_Supplied text:_
Extraction of Strings
Let me back to the first example:
val jsonStr = """
{
"name": "Agu",
"age": 30
}
"""
val jsonFuture = OJsonParser.parseJson(jsonStr)
jsonFuture onComplete {
case Success(json) =>
import OJsonValue._
// some value extraction
case Failure(t) => throw t
}
If you add the following into the Success
block and run it:
val sex = json / "sex" >> ~[String]
the exception NoSuchElementException
with "<lost at sex&rt;" will be thrown because there is no element tagged with "sex". I will explain later how to know which element is missing.
To use extraction via Option
, replace >>
with >>?
:
val name = json / "name" >>? ~[String] match {
case Some(s) => s // matches here
case None => "unknown" // unreachable
}
println("name: " + name)
The output will be name: Agu
because the property "name" exists and its type is String
.
If there exists no matching property of the given name, it matches None
. For example, if you attempt to get the value tagged with "sex":
val sex = json / "sex" >>? ~[String] match {
case Some(s) => s // does not match
case None => "unknown" // matches here
}
println("sex: " + sex)
the output will be
sex: unknown
Optional Extraction by Implicit Conversions
Implicit conversions provide a useful way of optional extraction. You can do it in the same way of normal implicit extraction, except that you require Option
.
The previous example can be written as follows:
import okkam.json.ImplicitConversions._
val sexOption: Option[String] = json / "sex"
val sex = sexOption match {
case Some(s) => s // does not match
case None => "unknown" // matches here
}
println("sex: " + sex)
or
import okkam.json.ImplicitConversions._
val sexOption = json / "sex" : Option[String]
val sex = sexOption match {
case Some(s) => s // does not match
case None => "unknown" // matches here
}
println("sex: " + sex)
Similar to the case of normal extraction. implicit conversions are very useful to give the extracted values to methods or classes. Here I give a example to constract a case class:
case class Profile(name: String, age: Int, sex: Option[String])
There is no difference between normal and optional extractions:
jsonFuture onComplete {
case Success(json) =>
import okkam.json.ImplicitConversions._
val profile = Profile(json / "name", json / "age", json / "sex")
case Failure(t) => throw t
}
Extraction of Integers
Similar to OJsonValue.String_
, the case class OJsonValue.Int_
bears a single integer value. At first, I give a normal example:
val jsonStr = """{ "num": 3 }"""
val jsonFuture = OJsonParser.parseJson(jsonStr)
jsonFuture onComplete {
case Success(json) =>
val intVal = json / "num" >> ~[Int]
println(intVal) // 3
case Failure(t) => throw t
}
Integer value can be arbitrarily large. To bear numbers of arbitrary lengths, OJsonValue.Int_
take a type parameter of their underlying value: Int
(32 bits signed), Long
(64 bits signed) or BigInteger
(arbitrary length).
The type of the underlying value is automatically selected by the parser when it translates a lexical number into the number value, so that the type is suitable for the underlying variable to hold the value.

_Listed entries:_
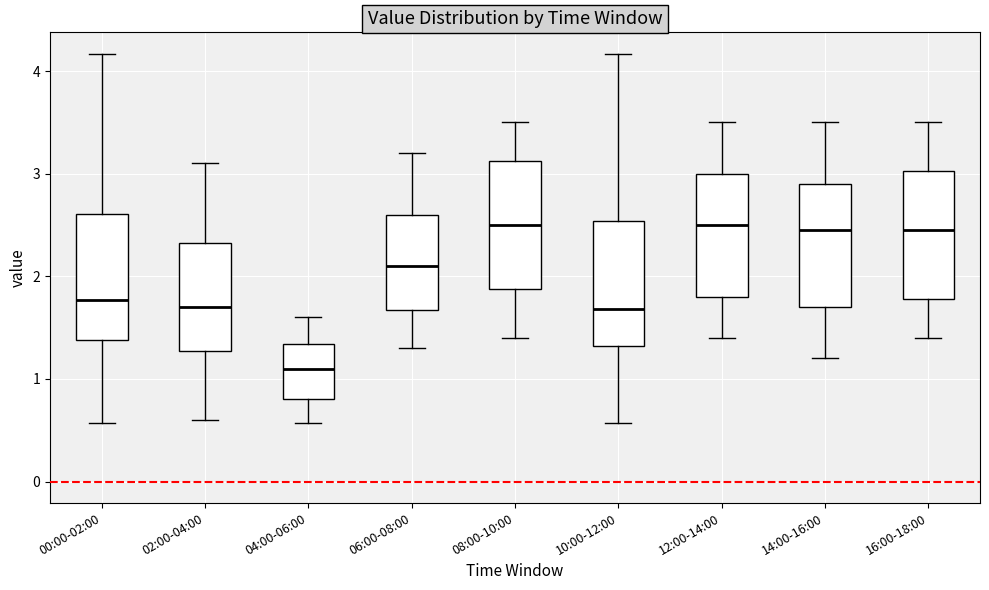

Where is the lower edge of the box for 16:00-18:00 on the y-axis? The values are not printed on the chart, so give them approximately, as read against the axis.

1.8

--

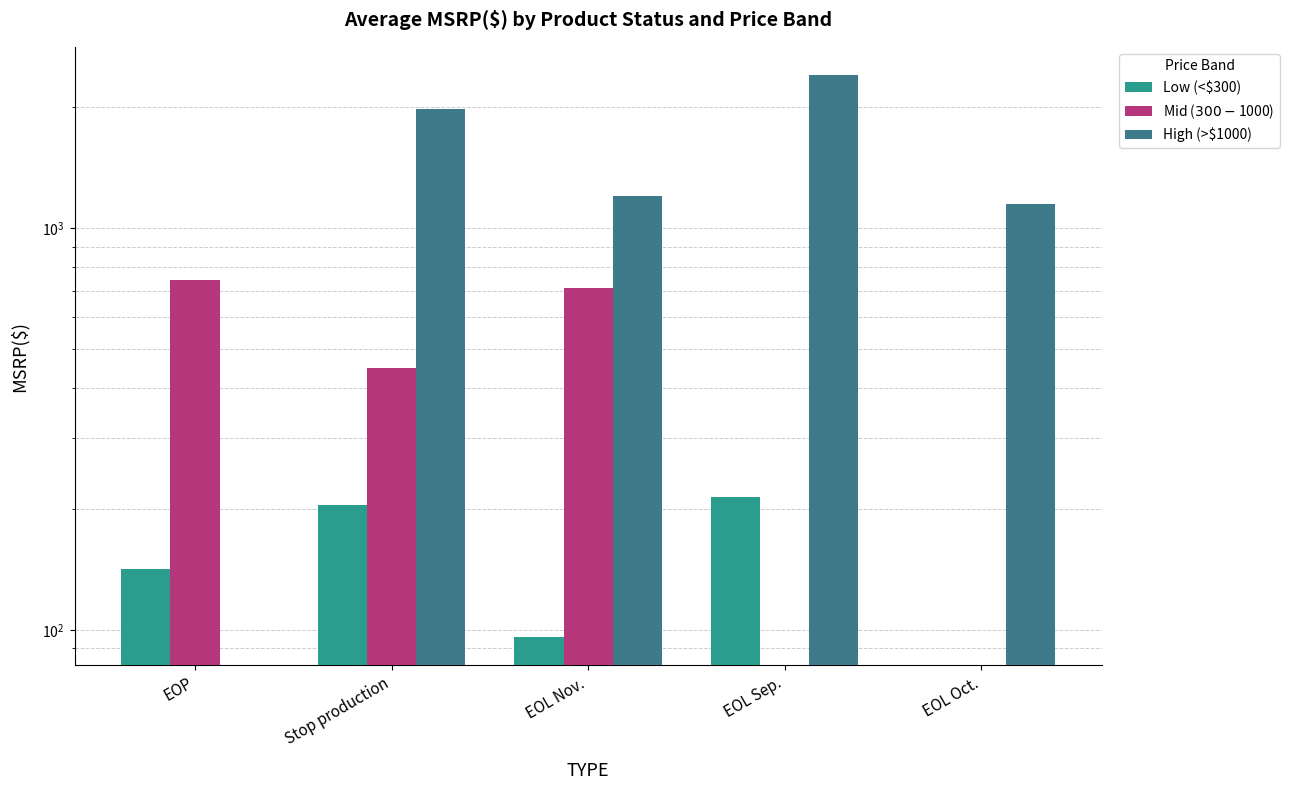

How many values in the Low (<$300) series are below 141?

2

_Check your understanding:_
a: Answer these questions from the page on JSON value extraction, one line each, marked (i), (ii), (iii):
(i) Which exception is thrown when `json / "sex" >> ~[String]` runs on a document with no "sex" element?
(ii) Which operator replaces `>>` for extraction via Option?
(iii) Which three underlying value types can OJsonValue.Int_ take?
b: In the page on JSON value extraction, turn the paragraph beginning "Integer value can be arbitrarily large" into a short bulleted list that keeps its main facts.
c: Translate this sentence from the page on JSON value extraction into Spanish: "The type of the underlying value is automatically selected by the parser when it translates a lexical number into the number value, so that the type is suitable for the underlying variable to hold the value."

_List of answers:_
a:
(i) NoSuchElementException
(ii) `>>?`
(iii) Int, Long and BigInteger

b:
- Integer values can be arbitrarily large.
- To hold numbers of any length, OJsonValue.Int_ takes a type parameter for its underlying value:
  - Int (32 bits signed)
  - Long (64 bits signed)
  - BigInteger (arbitrary length)

c: El analizador selecciona automáticamente el tipo del valor subyacente cuando traduce un número léxico al valor numérico, de modo que el tipo sea adecuado para que la variable subyacente contenga el valor.